In high school, I had a similar problem. I was not being bullied or made fun of, but I still did not feel like I was fitting in. I was the only Mexican at my school that didn't speak Spanish at home and didn't have immigrant parents. The friends I made never made me feel bad about it, but the awkwardness was palpable whenever I met my friends' parents. I did not feel as displaced as I did when I was younger, but I still felt like I did not belong. I never really acknowledged my Mexican heritage because I was always seen as the "white girl". I did not see a point in even trying to acknowledge that side of me. I did not have my first real taco from a taco truck until I was a sophomore in high school because I wanted to impress the guy I liked. That's when I embraced my Mexican heritage, but I tried too hard. It was like my main characteristic was being Mexican. Even though I tried everything possible to fit in, I still felt like an outsider.
Once I came to Saint Mary's, I was then too Mexican to fit in. I didn't have a hard time finding my community and that was due to the Belles Connect Program. Those a part of the program were first-generation college students, homeschooled, or international students. There was something different about all of us that and that is what connected me to these students. Although I found my community, I was constantly stared at by white students whenever I would speak in Spanish, talk about my family heritage, or even just be present.
The hardest part about that experience was that I still did not know who I was. I didn't find my identity until I took my first heritage Spanish class. My professor helped me realize that even though I am a second-generation Mexican-American, I still belong and that is what makes me unique. I do not have to prove my Mexicanness or Americanness to anyone. I do not have to speak perfect Spanish. I am me.

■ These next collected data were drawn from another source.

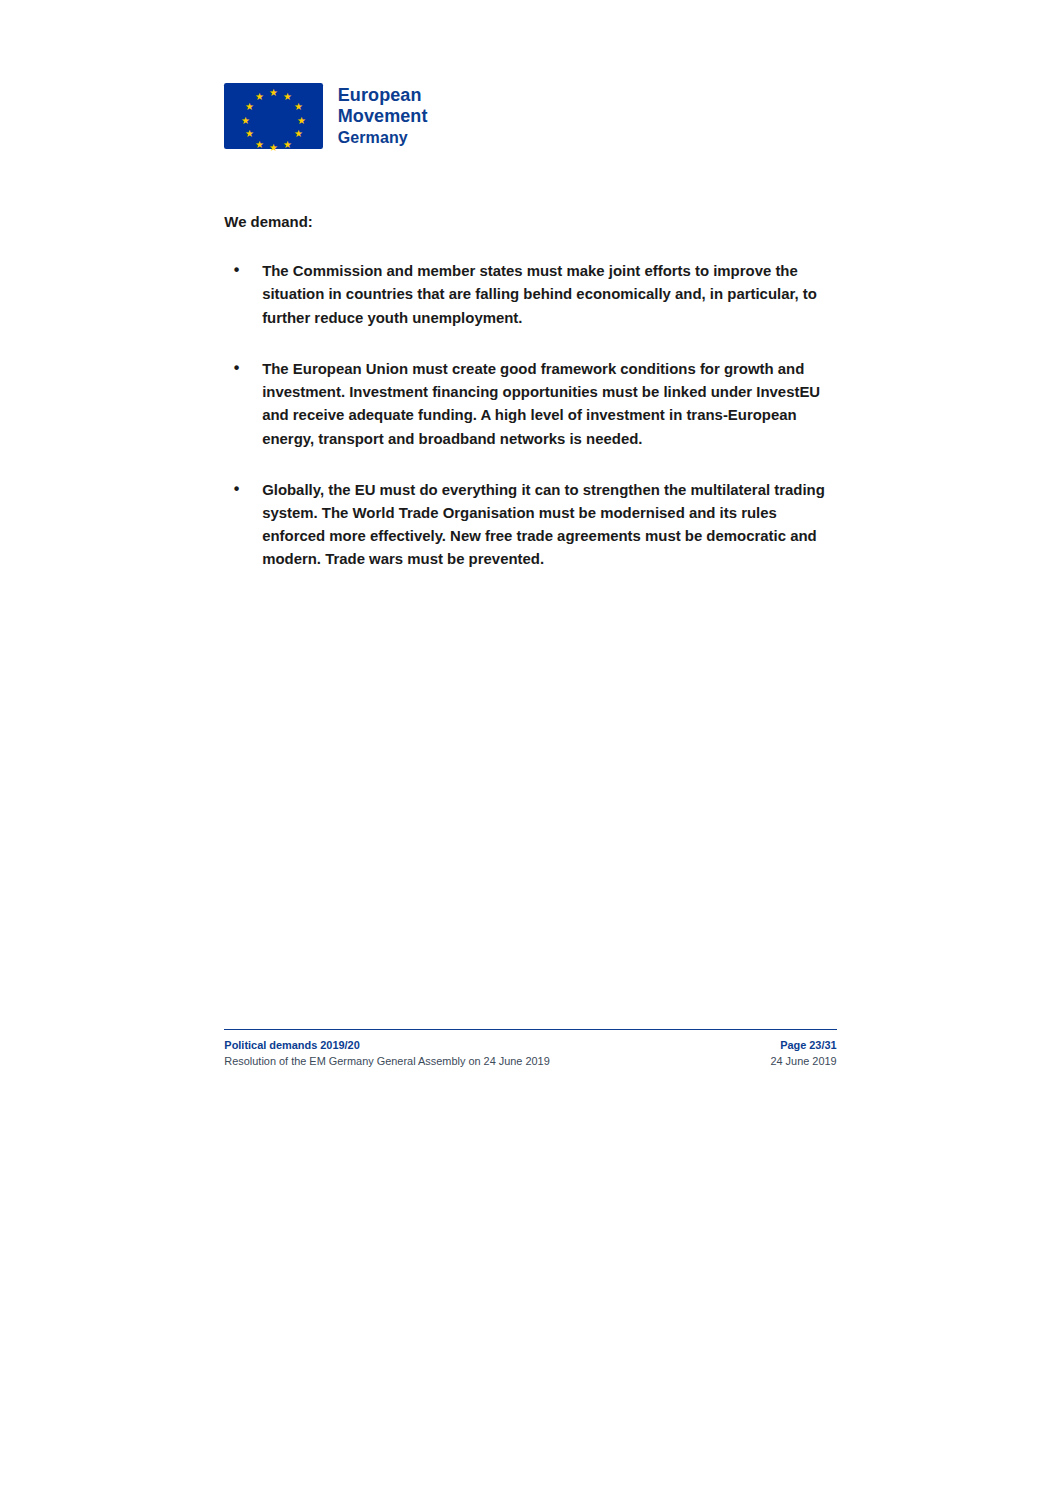★ ★ ★ ★ ★ ★ ★ ★ ★ ★ ★ ★
European
Movement
Germany
We demand:
The Commission and member states must make joint efforts to improve the situation in countries that are falling behind economically and, in particular, to further reduce youth unemployment.
The European Union must create good framework conditions for growth and investment. Investment financing opportunities must be linked under InvestEU and receive adequate funding. A high level of investment in trans-European energy, transport and broadband networks is needed.
Globally, the EU must do everything it can to strengthen the multilateral trading system. The World Trade Organisation must be modernised and its rules enforced more effectively. New free trade agreements must be democratic and modern. Trade wars must be prevented.
Political demands 2019/20
Resolution of the EM Germany General Assembly on 24 June 2019
Page 23/31
24 June 2019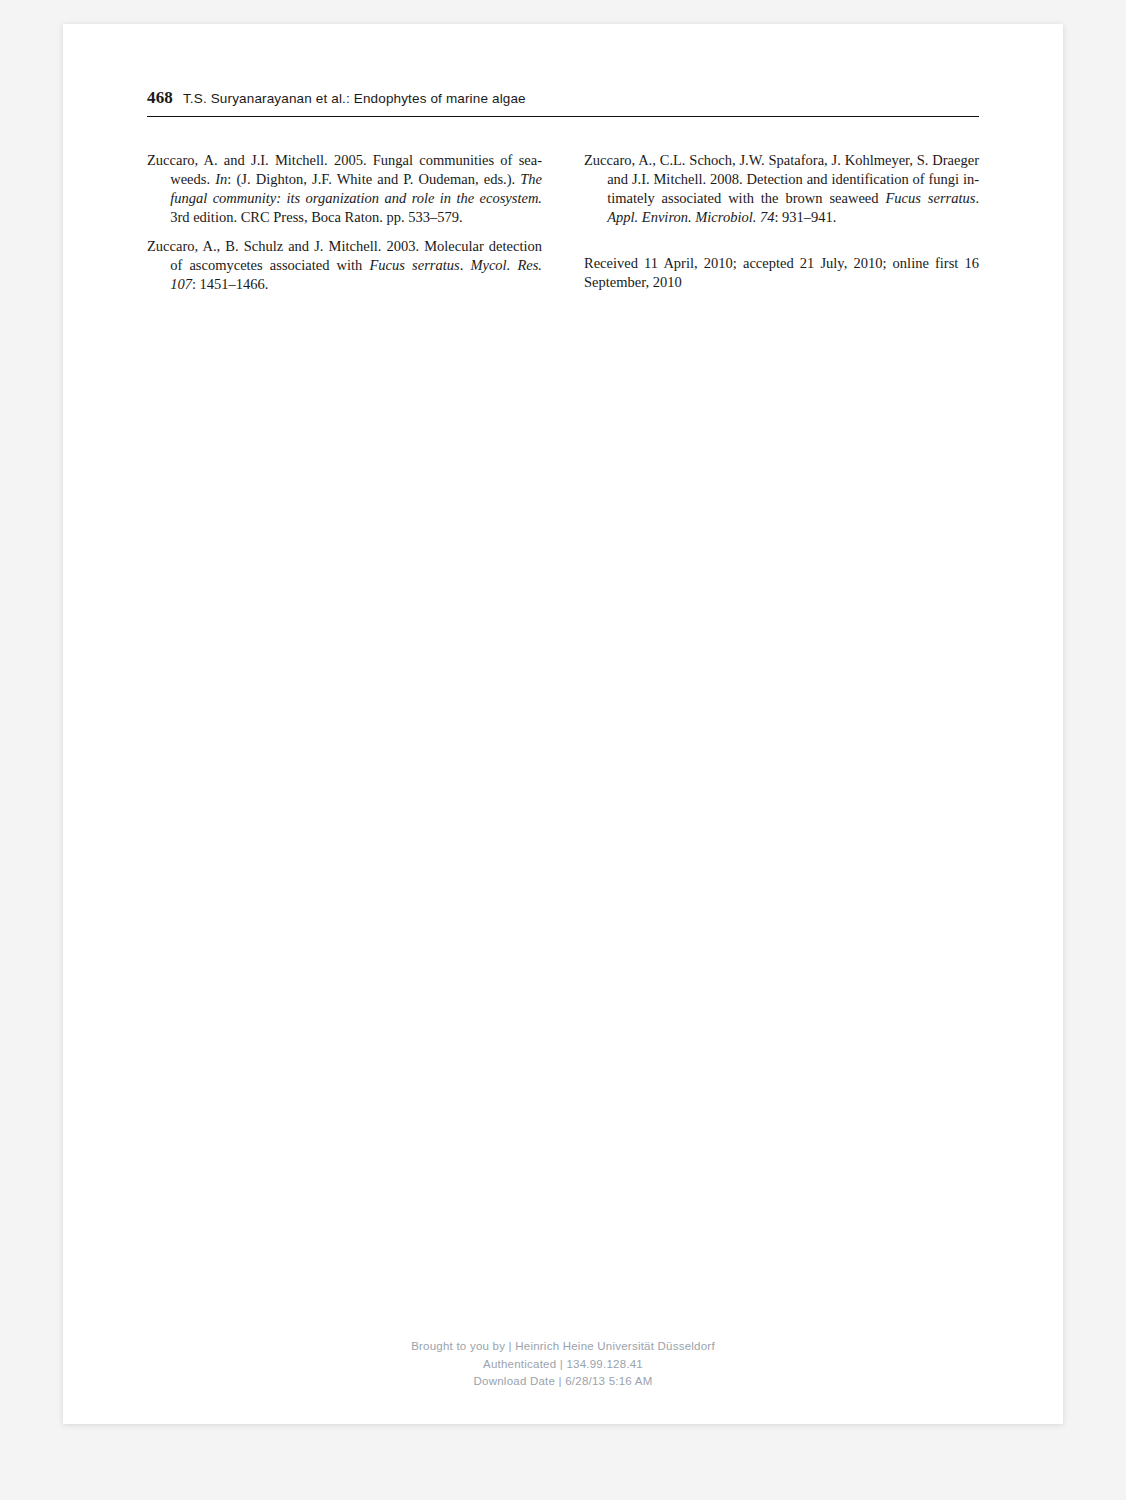468 T.S. Suryanarayanan et al.: Endophytes of marine algae
Zuccaro, A. and J.I. Mitchell. 2005. Fungal communities of seaweeds. In: (J. Dighton, J.F. White and P. Oudeman, eds.). The fungal community: its organization and role in the ecosystem. 3rd edition. CRC Press, Boca Raton. pp. 533–579.
Zuccaro, A., B. Schulz and J. Mitchell. 2003. Molecular detection of ascomycetes associated with Fucus serratus. Mycol. Res. 107: 1451–1466.
Zuccaro, A., C.L. Schoch, J.W. Spatafora, J. Kohlmeyer, S. Draeger and J.I. Mitchell. 2008. Detection and identification of fungi intimately associated with the brown seaweed Fucus serratus. Appl. Environ. Microbiol. 74: 931–941.
Received 11 April, 2010; accepted 21 July, 2010; online first 16 September, 2010
Brought to you by | Heinrich Heine Universität Düsseldorf
Authenticated | 134.99.128.41
Download Date | 6/28/13 5:16 AM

I realized that everything that made me different at Saint Mary's is because of my parents and grandparents. They sacrificed so much for me to get to this part of my life and to receive an education that they were not privileged enough to have. I finally realized that I did not have to prove anything to anyone. I built a stronger relationship with my dad and grandmother so that I could learn more about my Mexican heritage which you could say has consumed my identity, but I am still as much American as anyone else. I no longer feel displaced. I feel like I belong. I have done so much to prove to people that I belong, but this past year I have more than enough to prove to myself that I belong. I am a proud granddaughter of immigrants and I am a proud first-generation college graduate daughter of first-generation Mexican-Americans. Everything I do now is not to prove to people anything, but to show my grandmother and parents that everything they have done has been worth it.